INVESTIGADORES
SOTO Axel Juan
congresos y reuniones científicas
Título:
LitPathExplorer: A visual tool for exploring literature-enriched pathway models
Autor/es:
AXEL J. SOTO; CHRYSOULA ZERVA; RIZA BATISTA-NAVARRO; SOPHIA ANANIADOU
Lugar:
Den Haag
Reunión:
Workshop; Biological Network Visualization Analysis Workshop (BioNetVisA) - ECCB 2016; 2016
Resumen:
Pathway model curation is a time-consuming, knowledge-intensive task that is often guided by evidence from literature. In order to accelerate curation, a number of text mining-based efforts have sought to provide evidence from scientific literature by extracting information pertaining to biomedical relationships, e.g., protein-protein, drug-target interactions, automatically. Currently, most tools for visualising pathway model reconstructions neither make such literature-based evidence easily accessible to their users, nor do they provide a means for confidence-driven filtering of text-mined interactions.
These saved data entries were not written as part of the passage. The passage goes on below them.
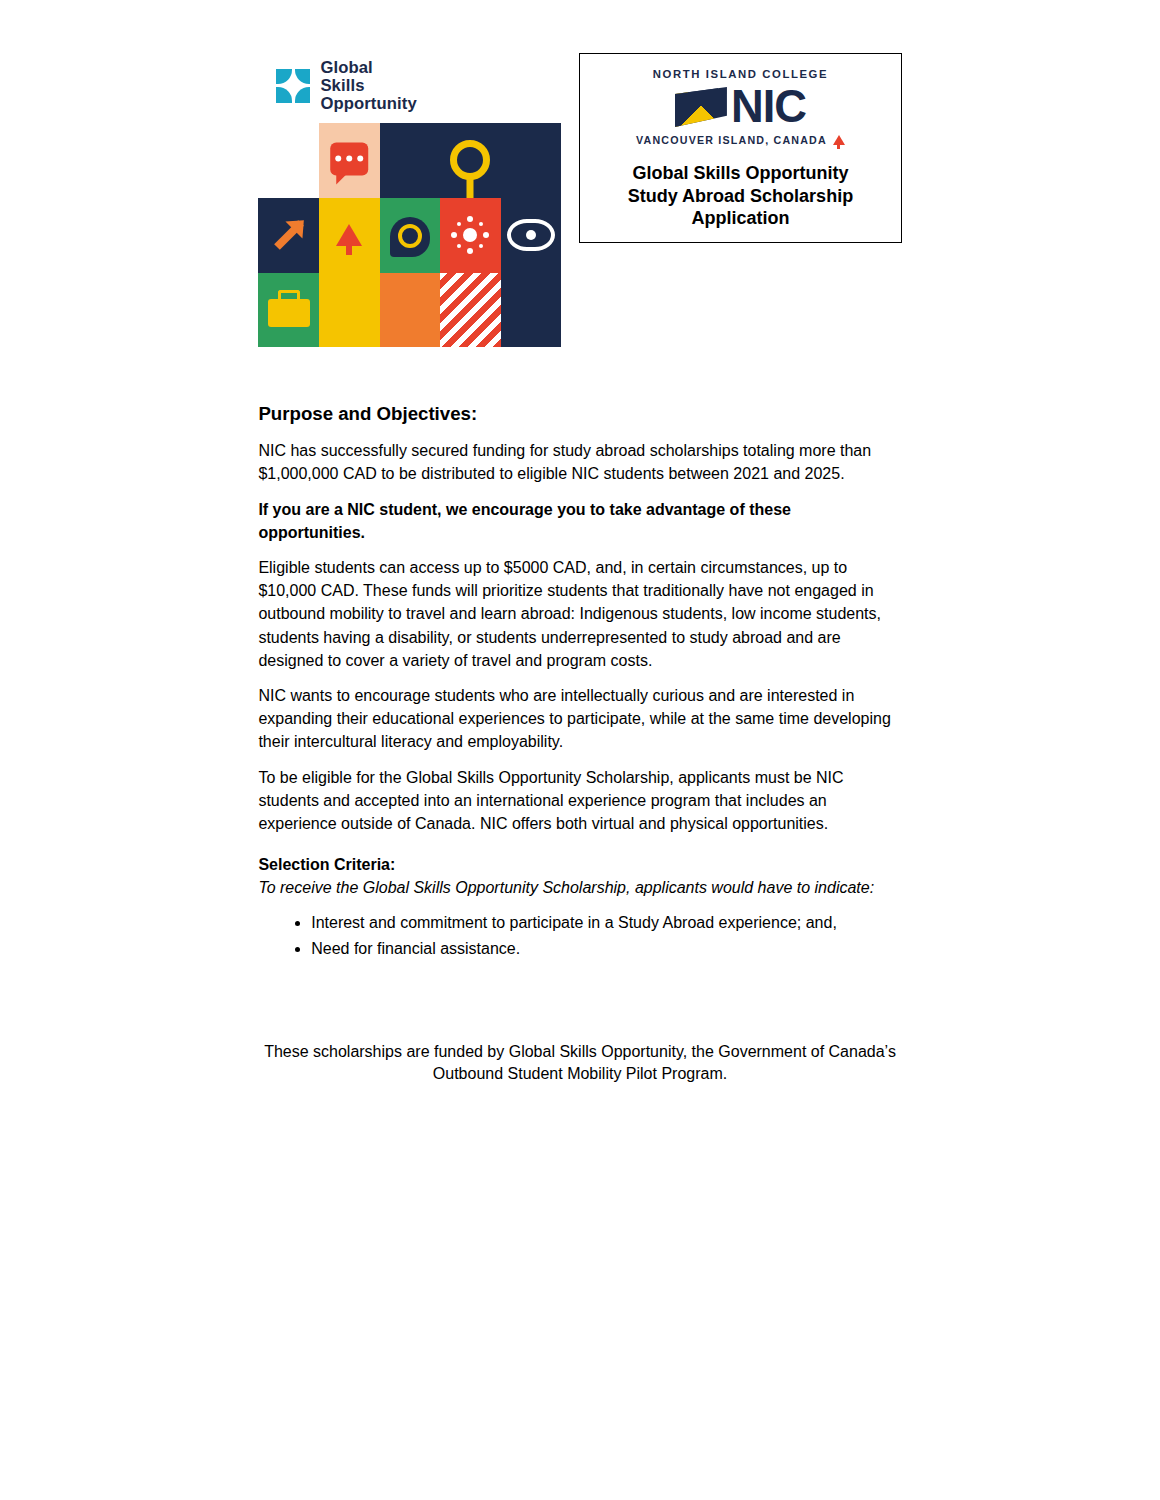Global
Skills
Opportunity
NORTH ISLAND COLLEGE
NIC
VANCOUVER ISLAND, CANADA
Global Skills Opportunity
Study Abroad Scholarship Application
Purpose and Objectives:
NIC has successfully secured funding for study abroad scholarships totaling more than $1,000,000 CAD to be distributed to eligible NIC students between 2021 and 2025.
If you are a NIC student, we encourage you to take advantage of these opportunities.
Eligible students can access up to $5000 CAD, and, in certain circumstances, up to $10,000 CAD. These funds will prioritize students that traditionally have not engaged in outbound mobility to travel and learn abroad: Indigenous students, low income students, students having a disability, or students underrepresented to study abroad and are designed to cover a variety of travel and program costs.
NIC wants to encourage students who are intellectually curious and are interested in expanding their educational experiences to participate, while at the same time developing their intercultural literacy and employability.
To be eligible for the Global Skills Opportunity Scholarship, applicants must be NIC students and accepted into an international experience program that includes an experience outside of Canada. NIC offers both virtual and physical opportunities.
Selection Criteria:
To receive the Global Skills Opportunity Scholarship, applicants would have to indicate:
Interest and commitment to participate in a Study Abroad experience; and,
Need for financial assistance.
These scholarships are funded by Global Skills Opportunity, the Government of Canada’s
Outbound Student Mobility Pilot Program.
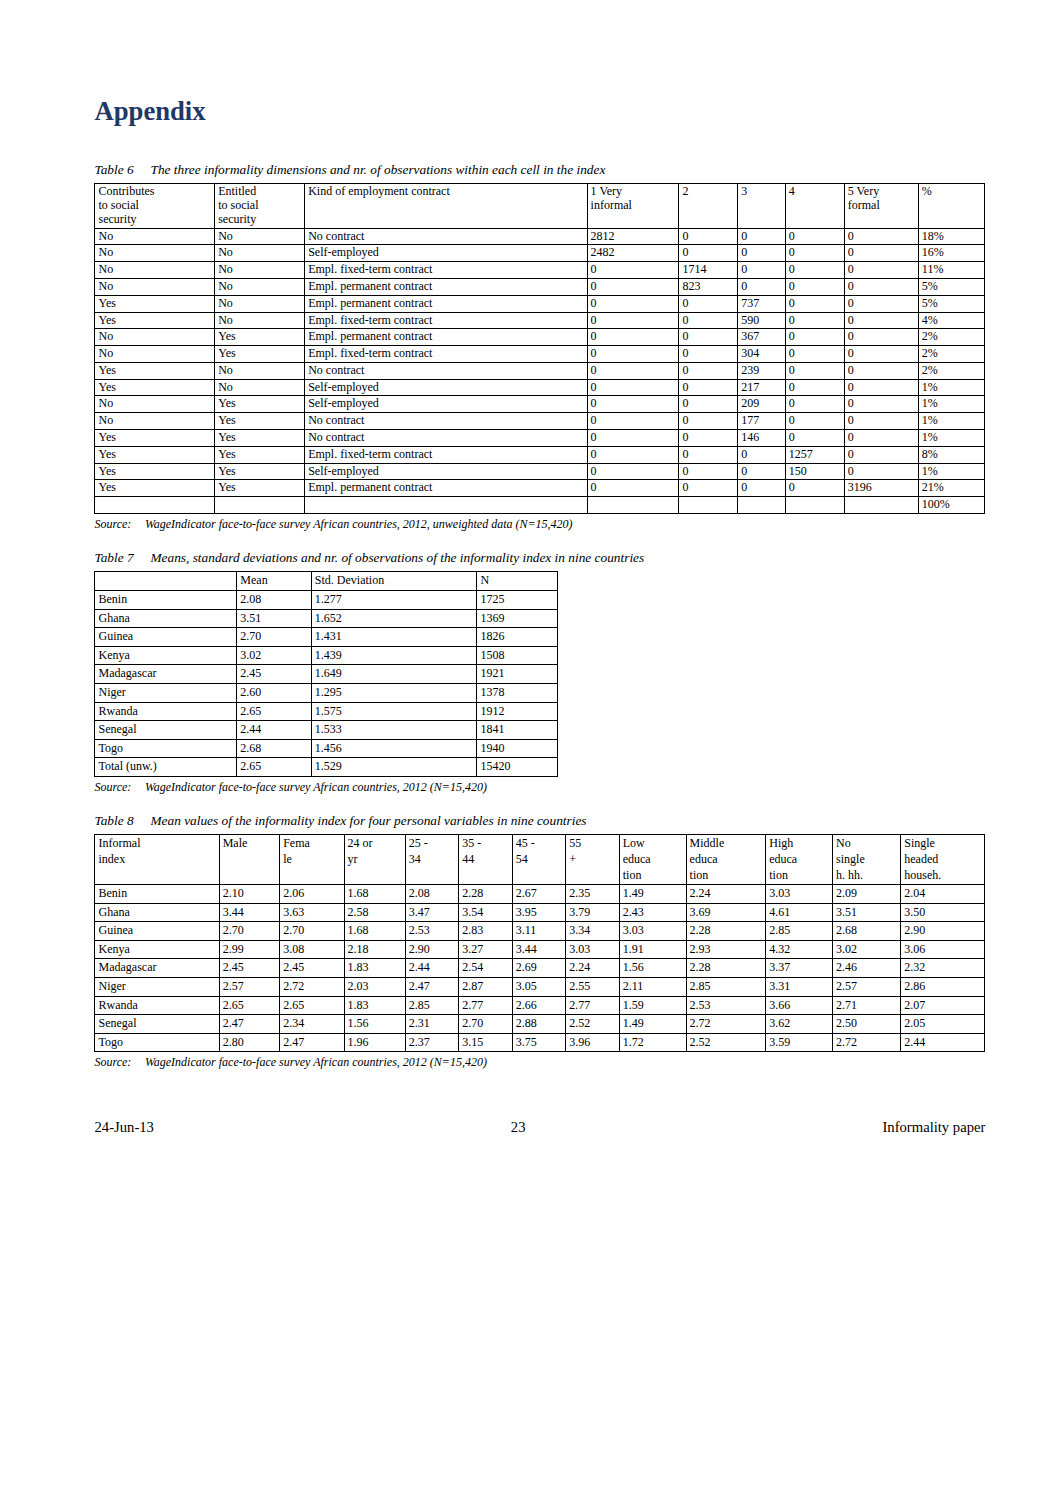Appendix
Table 6 The three informality dimensions and nr. of observations within each cell in the index
| Contributes to social security | Entitled to social security | Kind of employment contract | 1 Very informal | 2 | 3 | 4 | 5 Very formal | % |
| --- | --- | --- | --- | --- | --- | --- | --- | --- |
| No | No | No contract | 2812 | 0 | 0 | 0 | 0 | 18% |
| No | No | Self-employed | 2482 | 0 | 0 | 0 | 0 | 16% |
| No | No | Empl. fixed-term contract | 0 | 1714 | 0 | 0 | 0 | 11% |
| No | No | Empl. permanent contract | 0 | 823 | 0 | 0 | 0 | 5% |
| Yes | No | Empl. permanent contract | 0 | 0 | 737 | 0 | 0 | 5% |
| Yes | No | Empl. fixed-term contract | 0 | 0 | 590 | 0 | 0 | 4% |
| No | Yes | Empl. permanent contract | 0 | 0 | 367 | 0 | 0 | 2% |
| No | Yes | Empl. fixed-term contract | 0 | 0 | 304 | 0 | 0 | 2% |
| Yes | No | No contract | 0 | 0 | 239 | 0 | 0 | 2% |
| Yes | No | Self-employed | 0 | 0 | 217 | 0 | 0 | 1% |
| No | Yes | Self-employed | 0 | 0 | 209 | 0 | 0 | 1% |
| No | Yes | No contract | 0 | 0 | 177 | 0 | 0 | 1% |
| Yes | Yes | No contract | 0 | 0 | 146 | 0 | 0 | 1% |
| Yes | Yes | Empl. fixed-term contract | 0 | 0 | 0 | 1257 | 0 | 8% |
| Yes | Yes | Self-employed | 0 | 0 | 0 | 150 | 0 | 1% |
| Yes | Yes | Empl. permanent contract | 0 | 0 | 0 | 0 | 3196 | 21% |
| | | | | | | | | 100% |
Source: WageIndicator face-to-face survey African countries, 2012, unweighted data (N=15,420)
Table 7 Means, standard deviations and nr. of observations of the informality index in nine countries
| | Mean | Std. Deviation | N |
| --- | --- | --- | --- |
| Benin | 2.08 | 1.277 | 1725 |
| Ghana | 3.51 | 1.652 | 1369 |
| Guinea | 2.70 | 1.431 | 1826 |
| Kenya | 3.02 | 1.439 | 1508 |
| Madagascar | 2.45 | 1.649 | 1921 |
| Niger | 2.60 | 1.295 | 1378 |
| Rwanda | 2.65 | 1.575 | 1912 |
| Senegal | 2.44 | 1.533 | 1841 |
| Togo | 2.68 | 1.456 | 1940 |
| Total (unw.) | 2.65 | 1.529 | 15420 |
Source: WageIndicator face-to-face survey African countries, 2012 (N=15,420)
Table 8 Mean values of the informality index for four personal variables in nine countries
| Informal index | Male | Fema le | 24 or yr | 25 - 34 | 35 - 44 | 45 - 54 | 55 + | Low educa tion | Middle educa tion | High educa tion | No single h. hh. | Single headed househ. |
| --- | --- | --- | --- | --- | --- | --- | --- | --- | --- | --- | --- | --- |
| Benin | 2.10 | 2.06 | 1.68 | 2.08 | 2.28 | 2.67 | 2.35 | 1.49 | 2.24 | 3.03 | 2.09 | 2.04 |
| Ghana | 3.44 | 3.63 | 2.58 | 3.47 | 3.54 | 3.95 | 3.79 | 2.43 | 3.69 | 4.61 | 3.51 | 3.50 |
| Guinea | 2.70 | 2.70 | 1.68 | 2.53 | 2.83 | 3.11 | 3.34 | 3.03 | 2.28 | 2.85 | 2.68 | 2.90 |
| Kenya | 2.99 | 3.08 | 2.18 | 2.90 | 3.27 | 3.44 | 3.03 | 1.91 | 2.93 | 4.32 | 3.02 | 3.06 |
| Madagascar | 2.45 | 2.45 | 1.83 | 2.44 | 2.54 | 2.69 | 2.24 | 1.56 | 2.28 | 3.37 | 2.46 | 2.32 |
| Niger | 2.57 | 2.72 | 2.03 | 2.47 | 2.87 | 3.05 | 2.55 | 2.11 | 2.85 | 3.31 | 2.57 | 2.86 |
| Rwanda | 2.65 | 2.65 | 1.83 | 2.85 | 2.77 | 2.66 | 2.77 | 1.59 | 2.53 | 3.66 | 2.71 | 2.07 |
| Senegal | 2.47 | 2.34 | 1.56 | 2.31 | 2.70 | 2.88 | 2.52 | 1.49 | 2.72 | 3.62 | 2.50 | 2.05 |
| Togo | 2.80 | 2.47 | 1.96 | 2.37 | 3.15 | 3.75 | 3.96 | 1.72 | 2.52 | 3.59 | 2.72 | 2.44 |
Source: WageIndicator face-to-face survey African countries, 2012 (N=15,420)
24-Jun-13
23
Informality paper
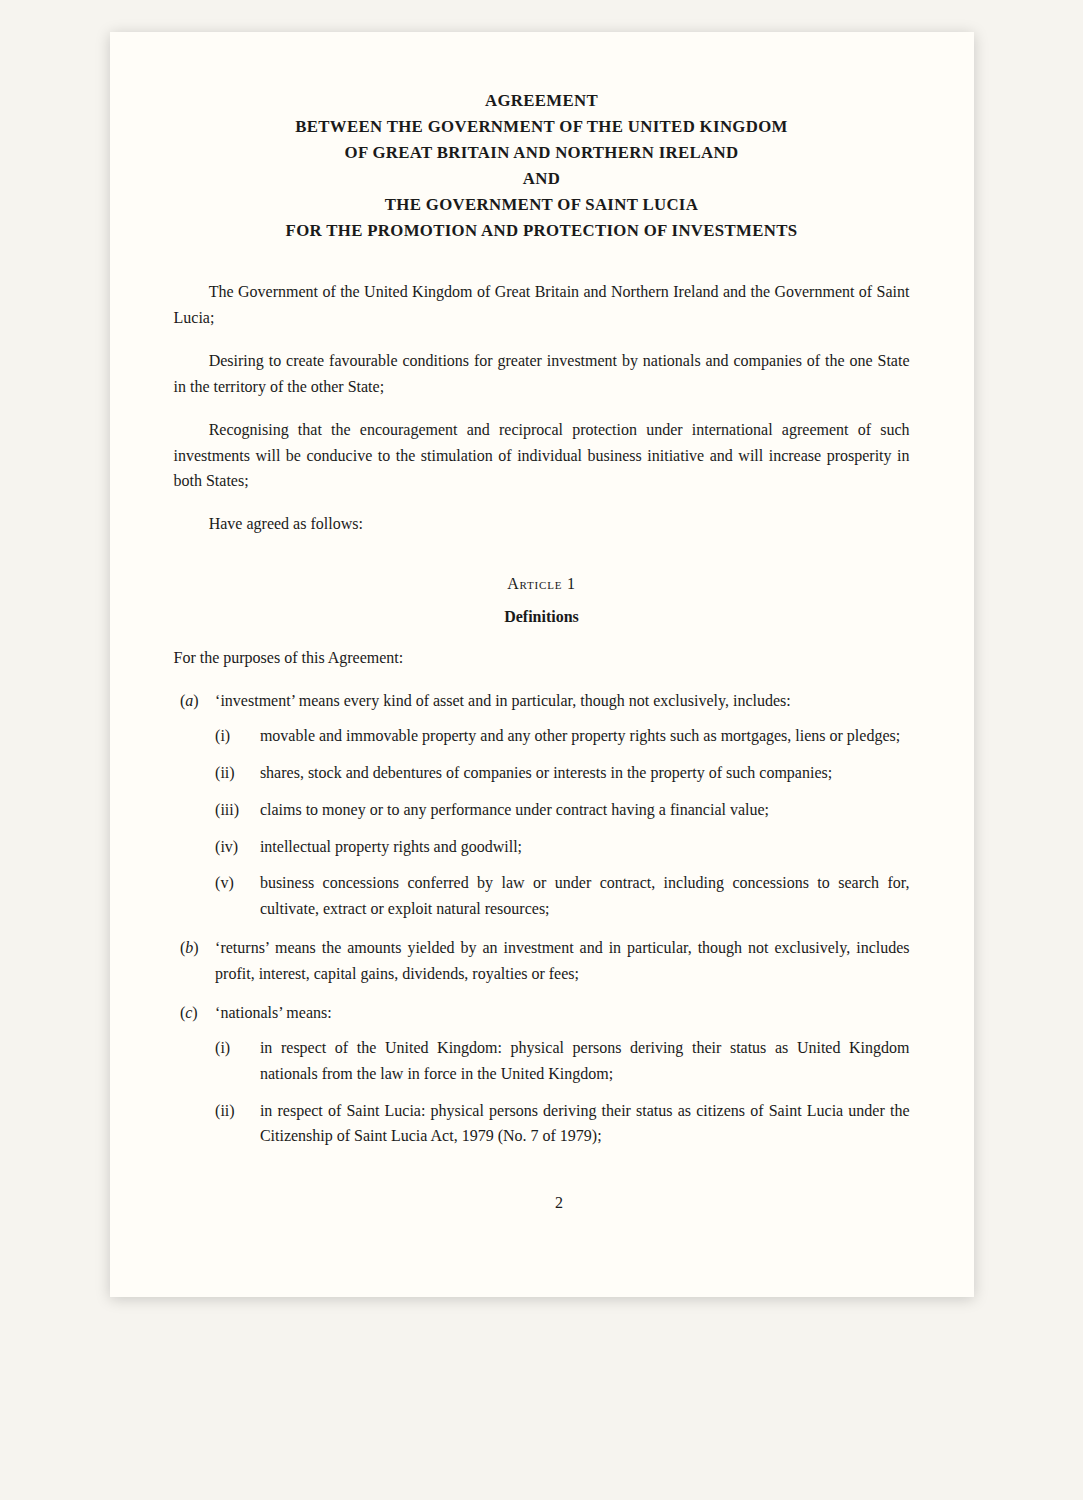Agreement Between the Government of the United Kingdom of Great Britain and Northern Ireland and The Government of Saint Lucia for the Promotion and Protection of Investments
The Government of the United Kingdom of Great Britain and Northern Ireland and the Government of Saint Lucia;
Desiring to create favourable conditions for greater investment by nationals and companies of the one State in the territory of the other State;
Recognising that the encouragement and reciprocal protection under international agreement of such investments will be conducive to the stimulation of individual business initiative and will increase prosperity in both States;
Have agreed as follows:
Article 1
Definitions
For the purposes of this Agreement:
(a) ‘investment’ means every kind of asset and in particular, though not exclusively, includes:
(i) movable and immovable property and any other property rights such as mortgages, liens or pledges;
(ii) shares, stock and debentures of companies or interests in the property of such companies;
(iii) claims to money or to any performance under contract having a financial value;
(iv) intellectual property rights and goodwill;
(v) business concessions conferred by law or under contract, including concessions to search for, cultivate, extract or exploit natural resources;
(b) ‘returns’ means the amounts yielded by an investment and in particular, though not exclusively, includes profit, interest, capital gains, dividends, royalties or fees;
(c) ‘nationals’ means:
(i) in respect of the United Kingdom: physical persons deriving their status as United Kingdom nationals from the law in force in the United Kingdom;
(ii) in respect of Saint Lucia: physical persons deriving their status as citizens of Saint Lucia under the Citizenship of Saint Lucia Act, 1979 (No. 7 of 1979);
2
Thus, they often require users to cross-reference external literature sources, consolidate evidence passages, and subsequently assess on their own, the reliability of automatically mined interactions.  To address these issues, we developed LitPathExplorer, a tool that provides richer visualisation and exploration of reconstructions by integrating literature-based evidence, thus allowing curators to easily frame a pathway interaction in the context of the source statements they were based on. The tool builds upon the JavaScript-based D3 library and accepts any BioPAX-formatted pathway model. Interactions contained in the model are enriched with literature-derived information, based on the output of our text mining workflows which also provide a consolidated confidence value. The enriched model is displayed as a graph where nodes that correspond to biomolecular events, e.g., phosphorylation, are connected to other nodes representing entities participating in such events, e.g., proteins and small molecules.  A key feature of LitPathExplorer is its support for visual exploration and flexible querying. This allows users to filter pathway interactions by specifying event attributes that are of interest to them, or by setting a threshold for literature-based confidence values. By enabling users to focus on interactions with more compelling evidence, the tool aids biologists in identifying interactions to prioritise in their experiments. To facilitate interoperability with other modelling standards, e.g., SBML, we are currently wrapping LitPathExplorer as a Garuda gadget.